Can I request that the USENIX Annual Fund be added to the list? We’ve launched this to help the organization continue its commitment to open access; update and grow our digital library; and continue our work with women in tech, students, and other underrepresented groups. Thanks much.

Another great non-profit to give to this holiday is Exhale. Want to see a world where women with personal abortion experiences are supported and free from stigma? Join their movement to change the culture around abortion. Every gift in December is matched $1 for $1—up to $20,000 at https://exhaleprovoice.org/donate

Amazon Promise has been active in providing health care to people in small villages along the Amazon River and it’s tributaries in Peru. I was involved in one of their first trips back in 1994. They bring in local shamans to work along side western doctors and provide health care in the same areas several times a year. It is a secular organization and depends of donations to continue. Patty Webster is the founder, director and an all around impressive human being. Please check out; amazonpromise.org
I have made numerous trips with them and have had the chance to see the Amazon River, its people and its rainforest through the eyes of those who live there. It has been and continues to be a life changing opportunity.

Might I suggest for your Canadian fans: Scientists in School www.scientistsinschool.ca - Canada’s largest science charity for kids. Scientists in School provides hands-on STEM workshops for Kindergarten to Grade 8 classrooms where the students become the scientists. I think this charity would appeal to Boing Boingers.

We didn’t make the Boing Boing Charitable Giving Guide, but for those of you who haven’t picked all the places where your giving will go this year, I’d like to suggest a donation to Geeks Without Bounds.

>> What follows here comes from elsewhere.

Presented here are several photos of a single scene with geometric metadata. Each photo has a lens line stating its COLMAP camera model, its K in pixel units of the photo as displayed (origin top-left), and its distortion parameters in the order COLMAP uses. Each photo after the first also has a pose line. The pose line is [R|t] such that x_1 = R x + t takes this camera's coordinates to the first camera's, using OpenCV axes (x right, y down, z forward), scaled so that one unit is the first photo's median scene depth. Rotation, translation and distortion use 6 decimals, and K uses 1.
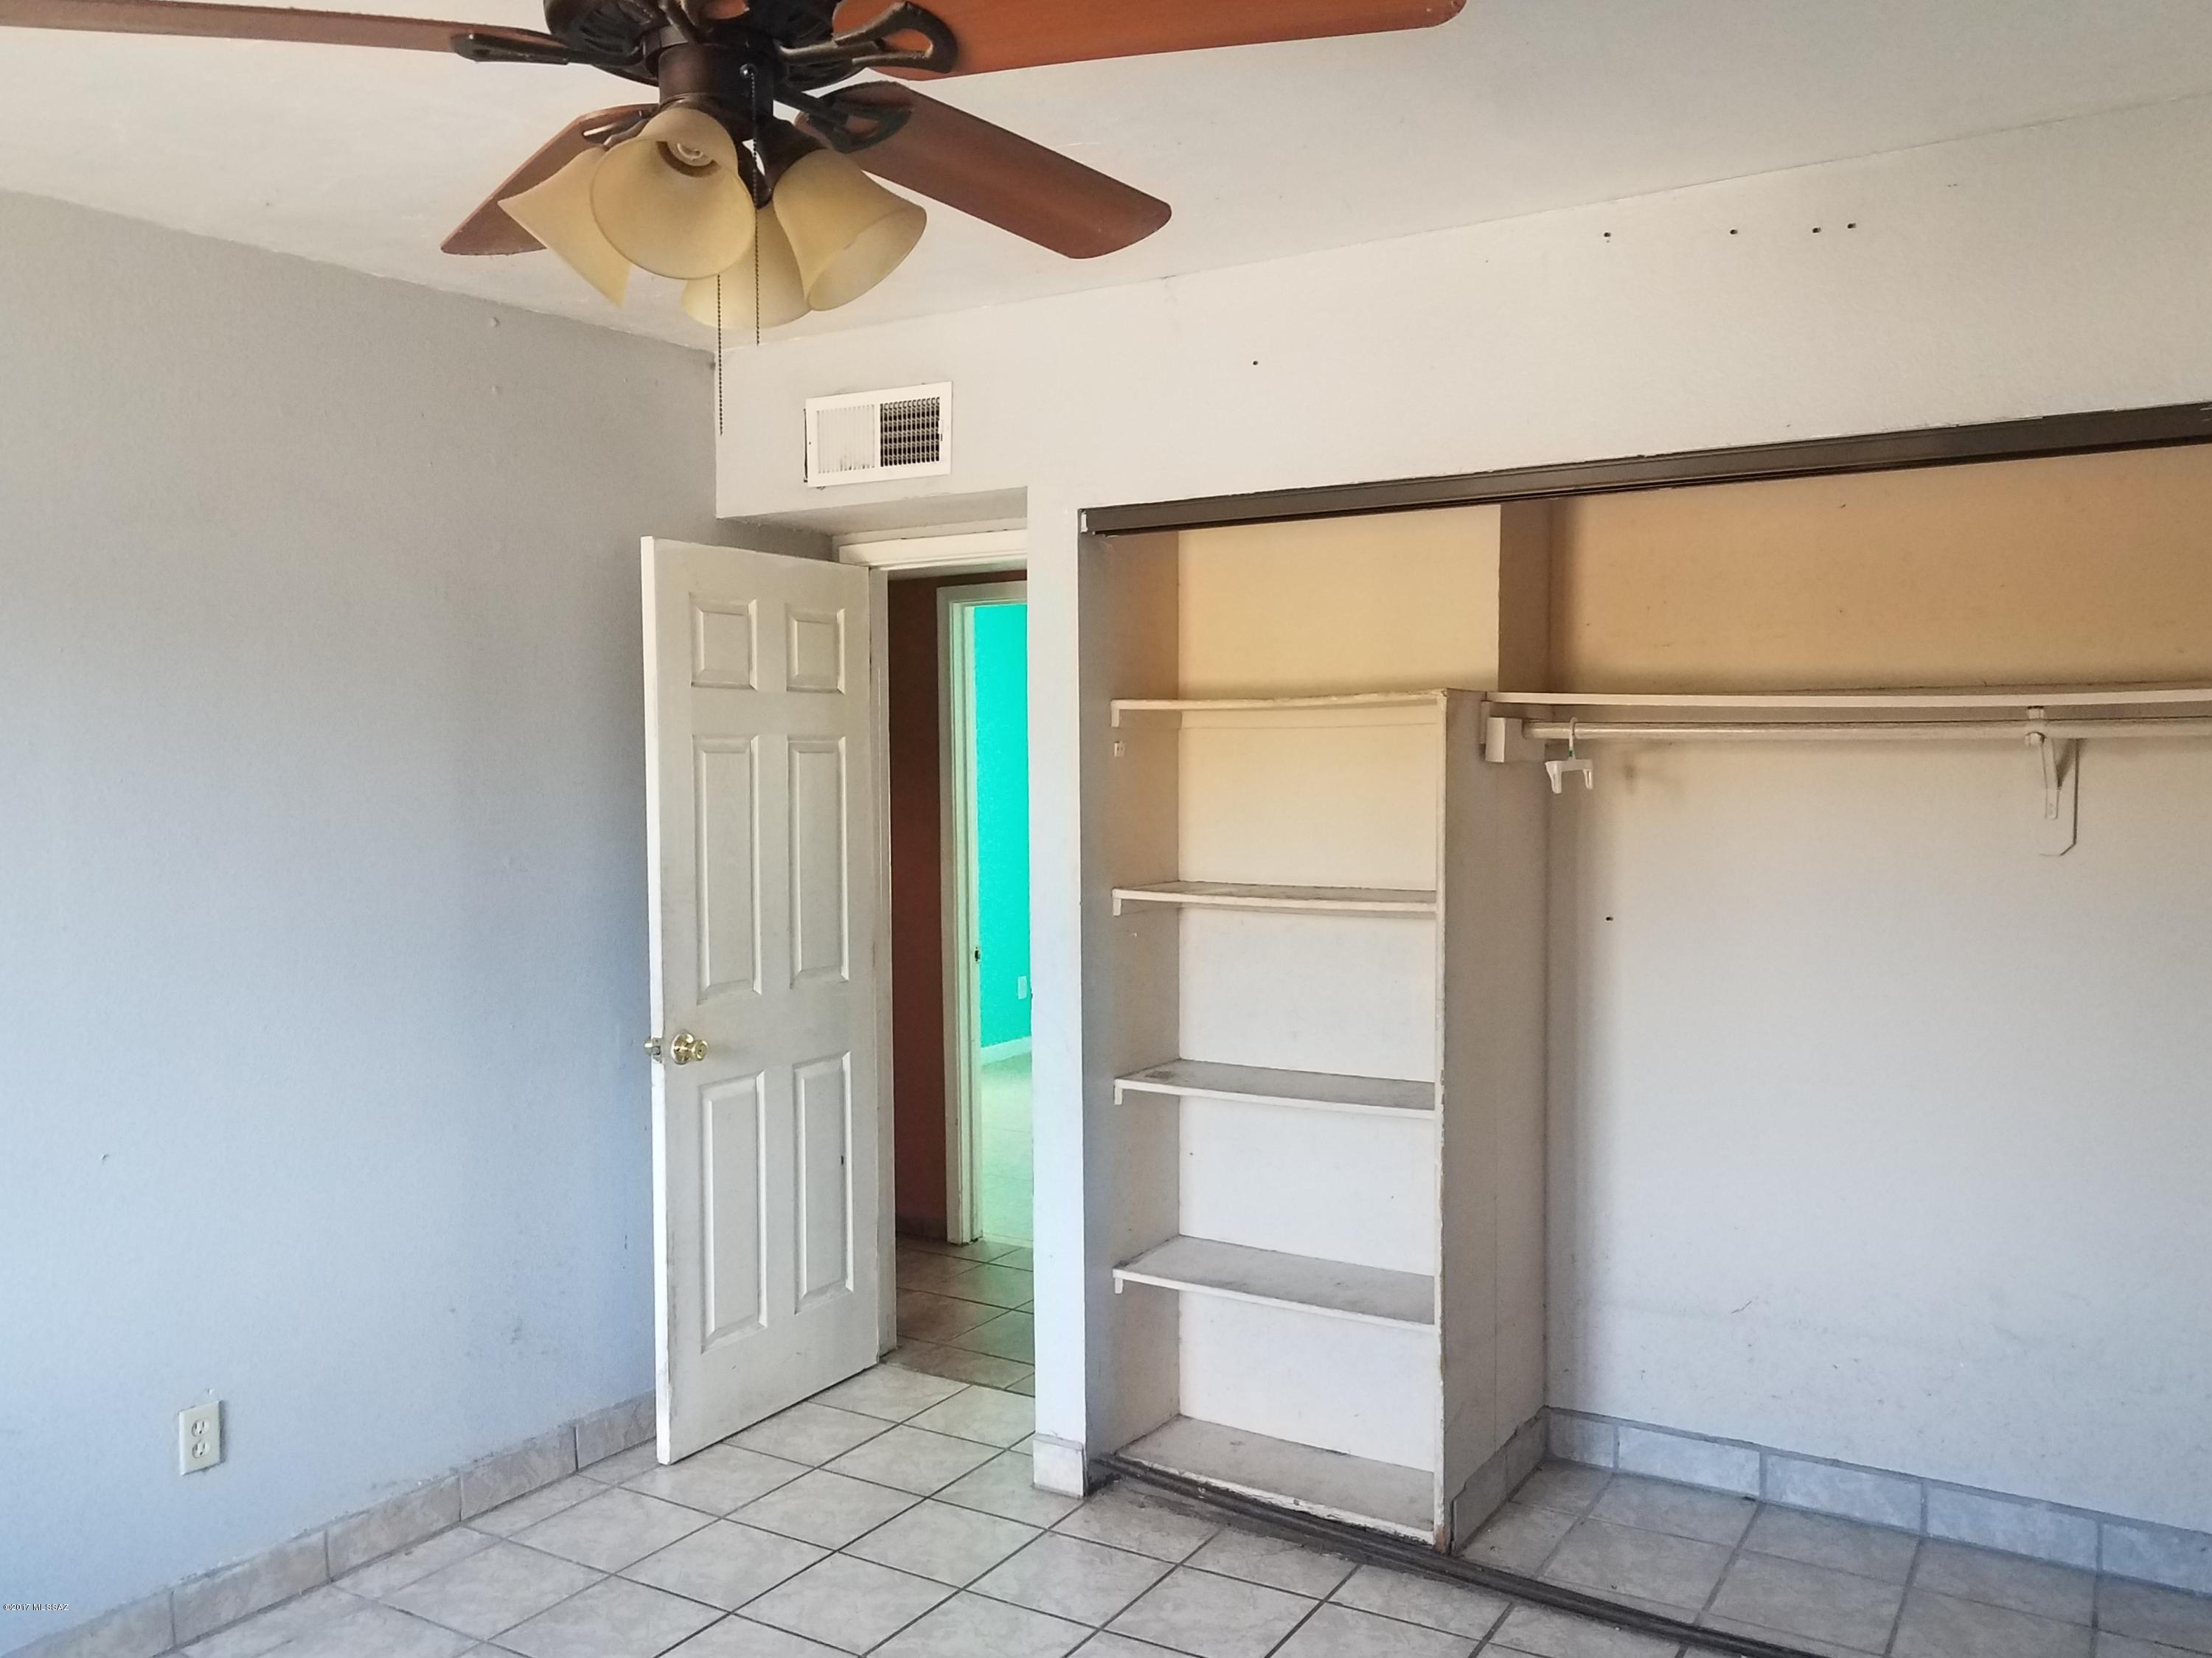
lens RADIAL K [[1751.9, 0, 1000.6], [0, 1751.9, 764.2], [0, 0, 1]] dist [-0.023643, -0.005201]
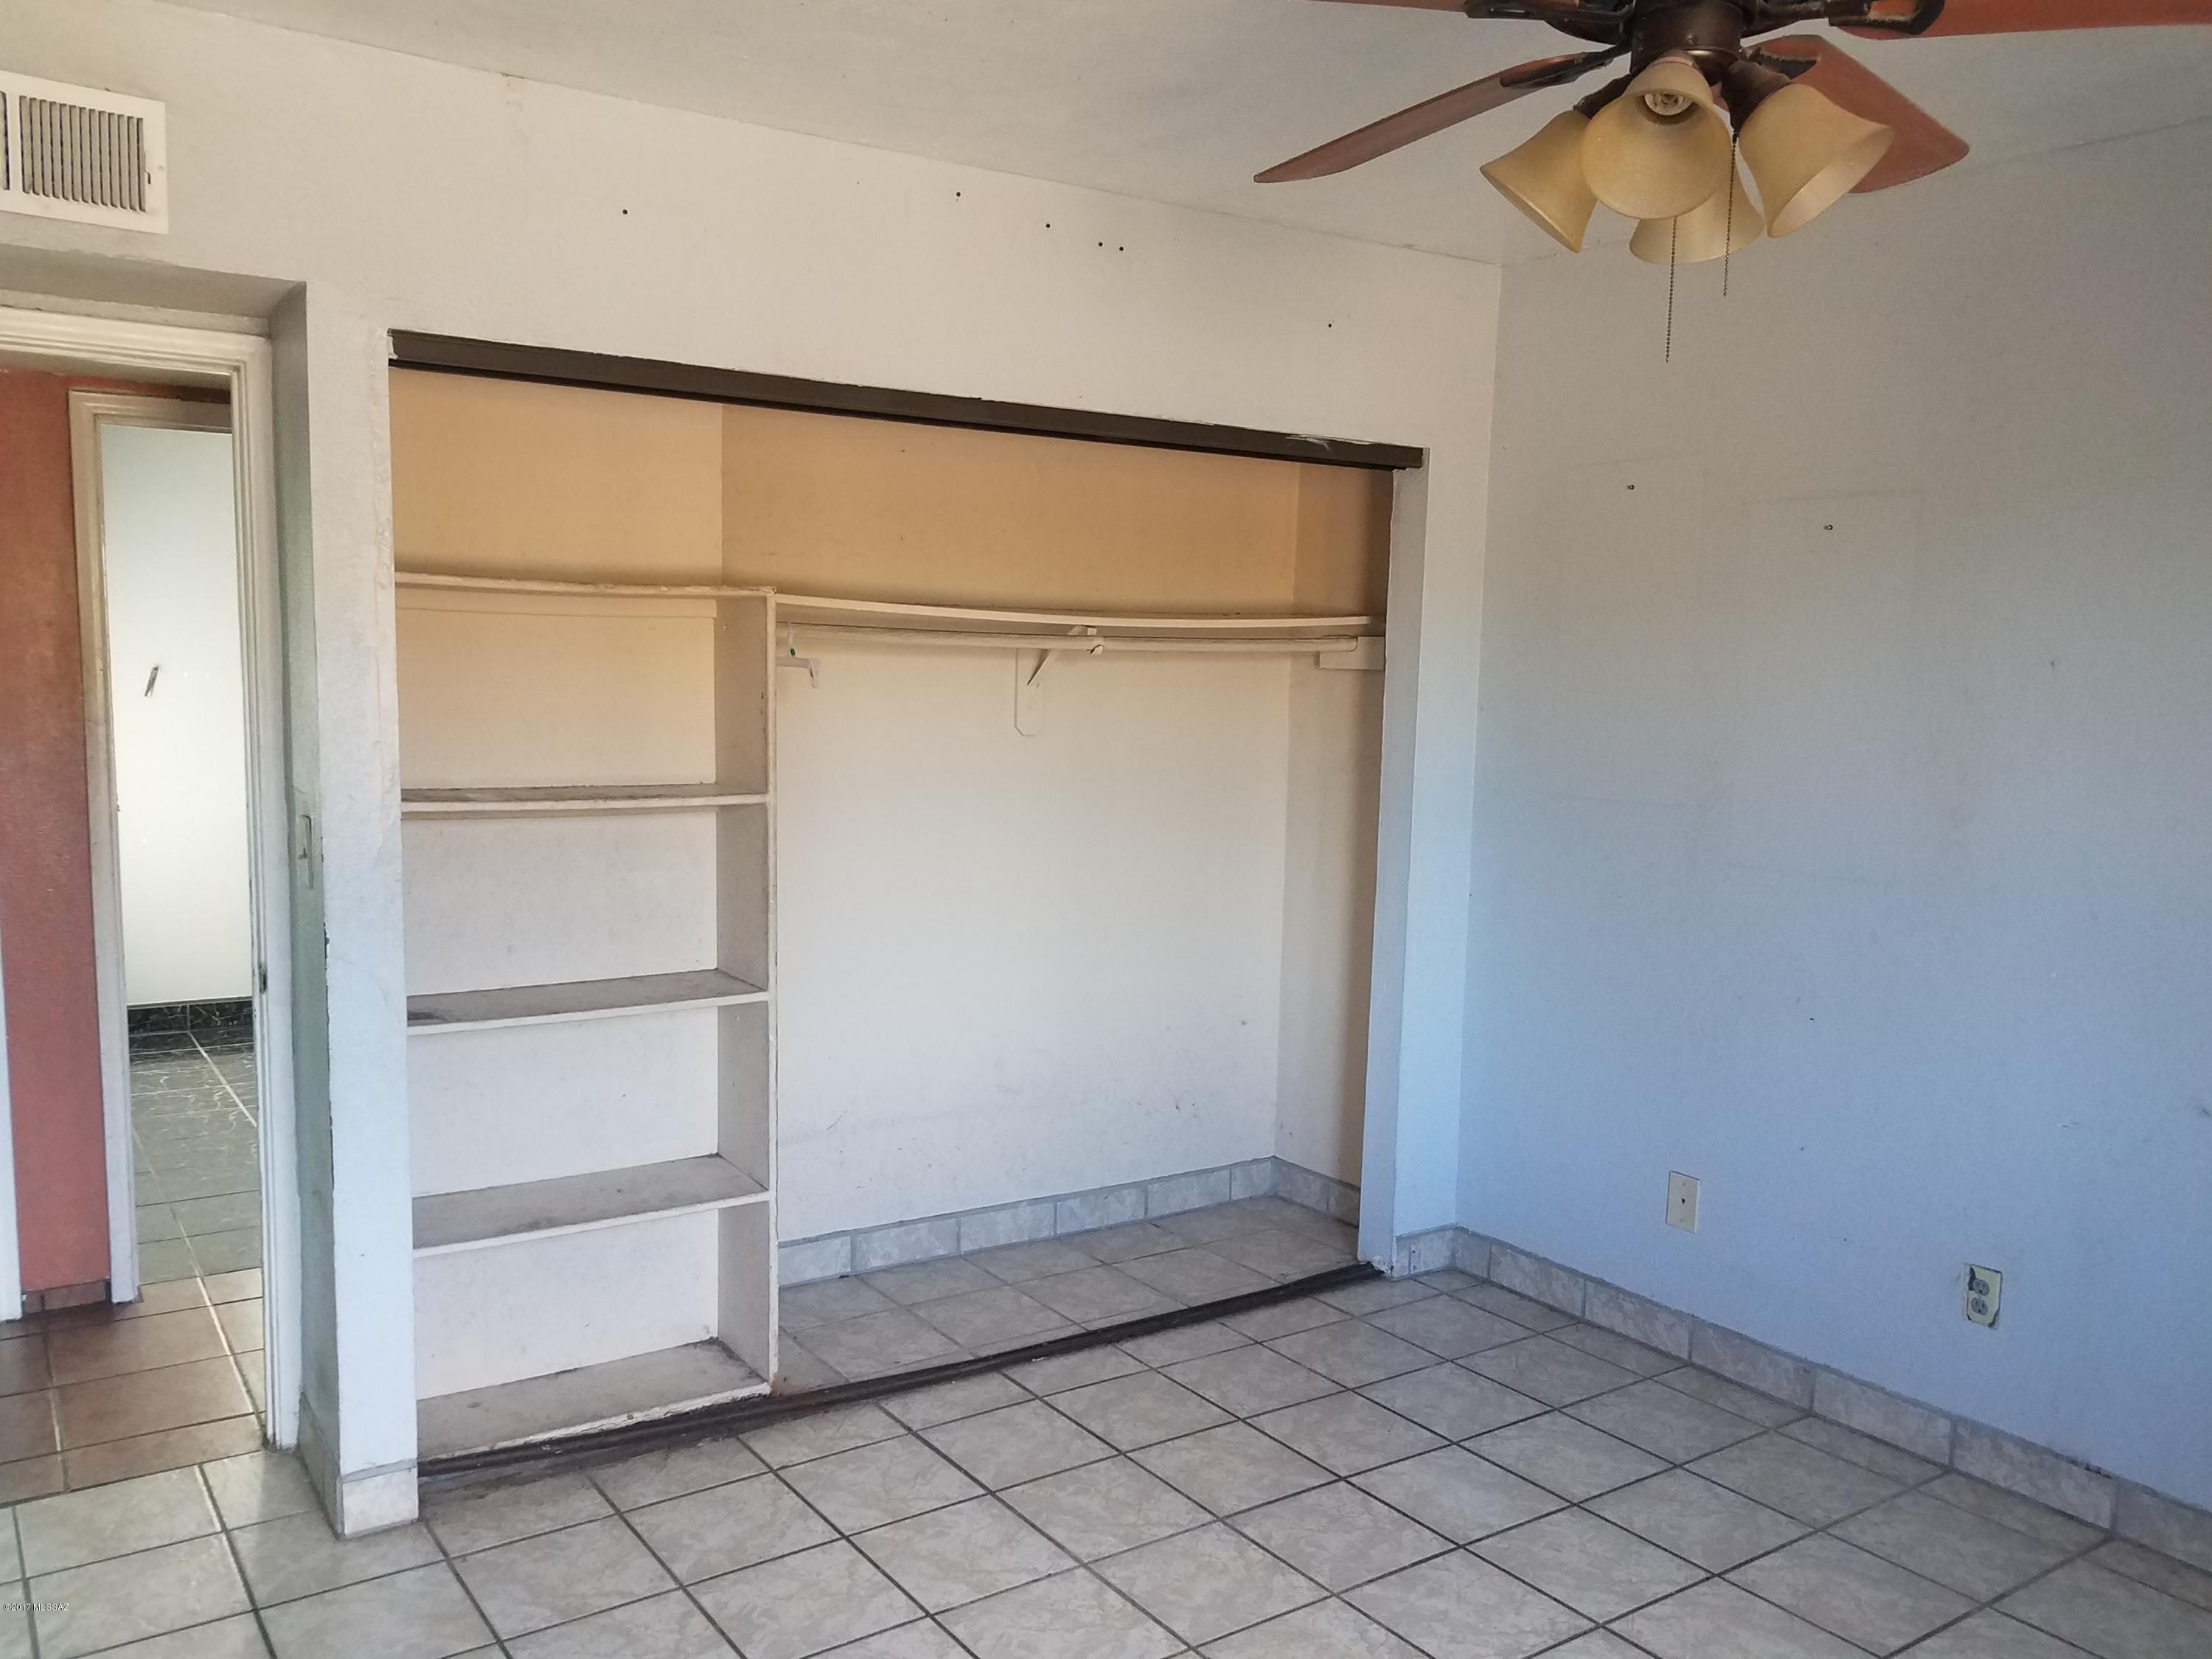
lens RADIAL K [[1752.1, 0, 1098.9], [0, 1752.1, 832.2], [0, 0, 1]] dist [-0.023643, -0.005201]
pose [[0.372619, -0.075515, 0.924907, -0.626526], [-0.021921, 0.995689, 0.090125, 0.003946], [-0.927725, -0.053857, 0.369358, 0.423855]]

At GWOB we support humanitarian open source projects through a combination of hackathons and an accelerator program. We help projects grow their code base, improve their designs and documentation and find new volunteers through feature, bug-fix, and topic-focused hackathons and code sprints. In our accelerator program, we hook promising humanitarian projects up with mentors to help them figure out how to become sustainable. Many of our mentorship sessions are freely available on YouTube so that other projects can learn from them, too.

Your donations help to provide a living income for our three employees who coordinate all the things and to create stipends, hardware grants, and other support to accelerator member teams.

  • Lisha Sterling, Developer Coordinator @ Geeks Without Bounds

The Heifer Project is a unique charity that transcends the usual “give somebody a handout” process that inherently relegates recipients to a lower social status than givers.

When you help an impoverished community become self-sustaining, and encourage them to pay it forward rather than paying you back, instead of creating a client community of (possibly resentful) supplicants you’re helping your global neighbors create their own independent community - one that’s a full partner in a world effort towards distributed, cooperative sustainability.